L'approche stratégique One-Stop Shop est la capacité à vendre à la fois de l'uranium, du combustible et des réacteurs. Si Areva a été démantelé pour des raisons d'exécution et de mise en œuvre, le producteur d'uranium canadien Cameco a récemment racheté la société américaine Westinghouse, tandis que les Russes ont toujours vendu des réacteurs avec le combustible et les matières associés. Inversement, les Britanniques ont échoué. Il s'agit bien d'une question de mise en œuvre et de capacité, pour une entreprise, à délivrer ce qu'elle a promis. Celle-ci est indépendante de la question relative à la fabrication de cuves, qui induit des enjeux de savoir-faire industriel et de mise à niveau.

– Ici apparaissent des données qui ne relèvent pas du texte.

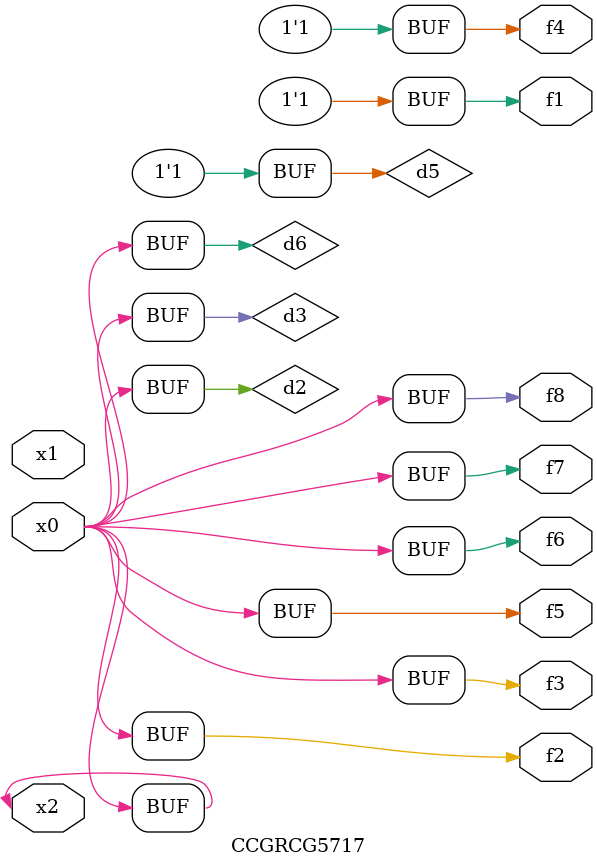
<source format=v>
module CCGRCG5717(
	input x0, x1, x2,
	output f1, f2, f3, f4, f5, f6, f7, f8
);

	wire d1, d2, d3, d4, d5, d6;

	xnor (d1, x2);
	buf (d2, x0, x2);
	and (d3, x0);
	xnor (d4, x1, x2);
	nand (d5, d1, d3);
	buf (d6, d2, d3);
	assign f1 = d5;
	assign f2 = d6;
	assign f3 = d6;
	assign f4 = d5;
	assign f5 = d6;
	assign f6 = d6;
	assign f7 = d6;
	assign f8 = d6;
endmodule

</source>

J'ai dû gérer la situation du Creusot, qui était confronté à l'évolution de la réglementation et du savoir-faire industriel. Nous avons été les premiers à souligner que nos forges n'appliquaient pas les meilleures techniques industrielles du moment. Depuis, de grands forgerons mondiaux ont admis ne pas maîtriser ce type d'opérations aussi bien qu'espéré. Désormais, grâce aux investissements réalisés au Creusot et bien décrits par Bernard Fontana, Framatome a le savoir-faire industriel, maîtrise ces opérations et dispose d'outils industriels complètement rénovés, sachant qu'ils n'avaient pas été renouvelés depuis la construction du parc. Je distinguerai donc deux éléments : la maîtrise industrielle d'une opération exigeante de forge et de fabrication de la cuve ; la maîtrise de très grands projets.

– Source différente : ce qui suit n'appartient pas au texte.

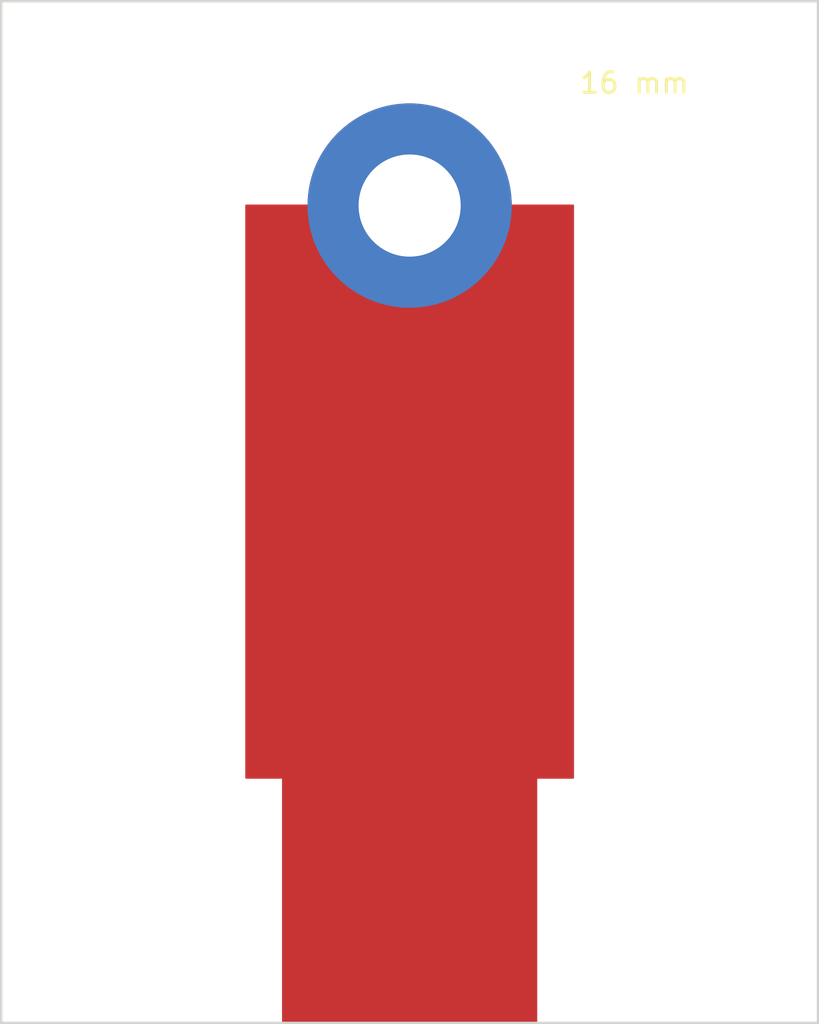
<source format=kicad_pcb>
(kicad_pcb (version 20171130) (host pcbnew "(5.1.5)-3")

  (general
    (thickness 1.6)
    (drawings 5)
    (tracks 0)
    (zones 0)
    (modules 1)
    (nets 1)
  )

  (page A4)
  (title_block
    (title "16 mm Test Board")
    (rev 1.0)
    (company "Würth Elektronik")
    (comment 4 "Dakota Woertink")
  )

  (layers
    (0 F.Cu signal)
    (31 B.Cu signal)
    (32 B.Adhes user)
    (33 F.Adhes user)
    (34 B.Paste user)
    (35 F.Paste user)
    (36 B.SilkS user)
    (37 F.SilkS user)
    (38 B.Mask user)
    (39 F.Mask user)
    (40 Dwgs.User user)
    (41 Cmts.User user)
    (42 Eco1.User user)
    (43 Eco2.User user)
    (44 Edge.Cuts user)
    (45 Margin user)
    (46 B.CrtYd user)
    (47 F.CrtYd user)
    (48 B.Fab user)
    (49 F.Fab user)
  )

  (setup
    (last_trace_width 0.25)
    (trace_clearance 0.2)
    (zone_clearance 0.508)
    (zone_45_only no)
    (trace_min 0.2)
    (via_size 0.8)
    (via_drill 0.4)
    (via_min_size 0.4)
    (via_min_drill 0.3)
    (uvia_size 0.3)
    (uvia_drill 0.1)
    (uvias_allowed no)
    (uvia_min_size 0.2)
    (uvia_min_drill 0.1)
    (edge_width 0.05)
    (segment_width 0.2)
    (pcb_text_width 0.3)
    (pcb_text_size 1.5 1.5)
    (mod_edge_width 0.12)
    (mod_text_size 1 1)
    (mod_text_width 0.15)
    (pad_size 12.5 12.5)
    (pad_drill 0)
    (pad_to_mask_clearance 0.051)
    (solder_mask_min_width 0.25)
    (aux_axis_origin 0 0)
    (visible_elements 7FFFFFFF)
    (pcbplotparams
      (layerselection 0x010fc_ffffffff)
      (usegerberextensions false)
      (usegerberattributes false)
      (usegerberadvancedattributes false)
      (creategerberjobfile false)
      (excludeedgelayer true)
      (linewidth 0.100000)
      (plotframeref false)
      (viasonmask false)
      (mode 1)
      (useauxorigin false)
      (hpglpennumber 1)
      (hpglpenspeed 20)
      (hpglpendiameter 15.000000)
      (psnegative false)
      (psa4output false)
      (plotreference true)
      (plotvalue true)
      (plotinvisibletext false)
      (padsonsilk false)
      (subtractmaskfromsilk false)
      (outputformat 1)
      (mirror false)
      (drillshape 1)
      (scaleselection 1)
      (outputdirectory ""))
  )

  (net 0 "")

  (net_class Default "This is the default net class."
    (clearance 0.2)
    (trace_width 0.25)
    (via_dia 0.8)
    (via_drill 0.4)
    (uvia_dia 0.3)
    (uvia_drill 0.1)
  )

  (module 16_mm:16_mm (layer F.Cu) (tedit 664D0BC1) (tstamp 66481384)
    (at 140 88)
    (fp_text reference "16 mm" (at 11 -6) (layer F.SilkS)
      (effects (font (size 1 1) (thickness 0.15)))
    )
    (fp_text value 16_mm (at -10 -6) (layer F.Fab)
      (effects (font (size 1 1) (thickness 0.15)))
    )
    (pad 2 smd rect (at 0 33.75) (size 12.5 12.5) (layers F.Cu F.Paste F.Mask))
    (pad 1 thru_hole circle (at 0 0) (size 10 10) (drill 5) (layers *.Cu *.Mask))
  )

  (gr_poly (pts (xy 148 116) (xy 132 116) (xy 132 88) (xy 148 88)) (layer F.Cu) (width 0.1))
  (gr_line (start 160 128) (end 160 78) (layer Edge.Cuts) (width 0.12))
  (gr_line (start 120 128) (end 160 128) (layer Edge.Cuts) (width 0.12))
  (gr_line (start 120 78) (end 120 128) (layer Edge.Cuts) (width 0.12))
  (gr_line (start 160 78) (end 120 78) (layer Edge.Cuts) (width 0.12))

)

</source>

Concernant spécifiquement le contrat finlandais, je distinguerais des aspects proprement finlandais – un contrat défavorable, un client qui n'a pas besoin d'électricité – et plusieurs facteurs communs avec Flamanville. Je vous renvoie donc au rapport rédigé par Jean-Martin Folz sur les causes des difficultés de construction des EPR, auquel j'ai eu la chance de contribuer, et dont j'approuve tout à fait les conclusions. Ce rapport a d'ailleurs conduit Orano à établir un plan de maîtrise des grands projets, en cohérence avec le programme Excell d'EDF, qui vise à maîtriser les compétences et la gouvernance de ces grands projets, les relations avec les fournisseurs, la standardisation des procédures et la réalisation du geste technique du premier coup. Lancé en 2017/2018, ce plan a notamment été appliqué à notre plus grand projet, à savoir le projet de remplacement des évaporateurs de La Hague. Sur les deux dernières années, nous enregistrons moins de 5 % de dérives planning, soit une adhérence planning d'environ 95 %, contre moins de 50 % pour le réacteur finlandais.

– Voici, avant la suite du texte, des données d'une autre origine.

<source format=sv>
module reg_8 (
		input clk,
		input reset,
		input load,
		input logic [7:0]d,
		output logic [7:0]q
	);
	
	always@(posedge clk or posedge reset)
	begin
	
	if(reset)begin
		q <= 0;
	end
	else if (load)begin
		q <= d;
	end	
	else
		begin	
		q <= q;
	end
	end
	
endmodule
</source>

Pour reboucler avec votre point de départ sur le One-Stop Shop, j'avais annoncé, trois mois après avoir pris la direction d'Areva, que l'entreprise n'était pas de taille à soutenir des projets de ce type impliquant d'immenses infrastructures. Pour vous donner un ordre de grandeur, la quantité d'acier nécessaire pour les armatures de l'EPR représente sept fois la masse de la tour Eiffel. Cela nécessite des millions de composants, une dizaine de milliers de vannes, mais également un énorme défi humain. Professionnellement, il fut très traumatisant de construire dans ces conditions : design inachevé, Supply Chain et base technologique et industrielle qui n'avaient pas été à la même phase de la construction depuis vingt ans, compétences perdues, construction à l'international sans construction préalable en France, etc. Tous les critères de dysfonctionnement étaient réunis. Néanmoins, notre concurrent américain a rencontré des difficultés encore plus grandes. La France ne doit donc pas "jeter le bébé avec l'eau du bain". L'EPR est un produit construit pour soixante ans, reconnu extrêmement sûr par les autorités de sûreté, et même s'il n'est pas le seul réacteur capable de répondre à la demande, les équipes qui ont traversé le désert en construisant le réacteur méritent le respect.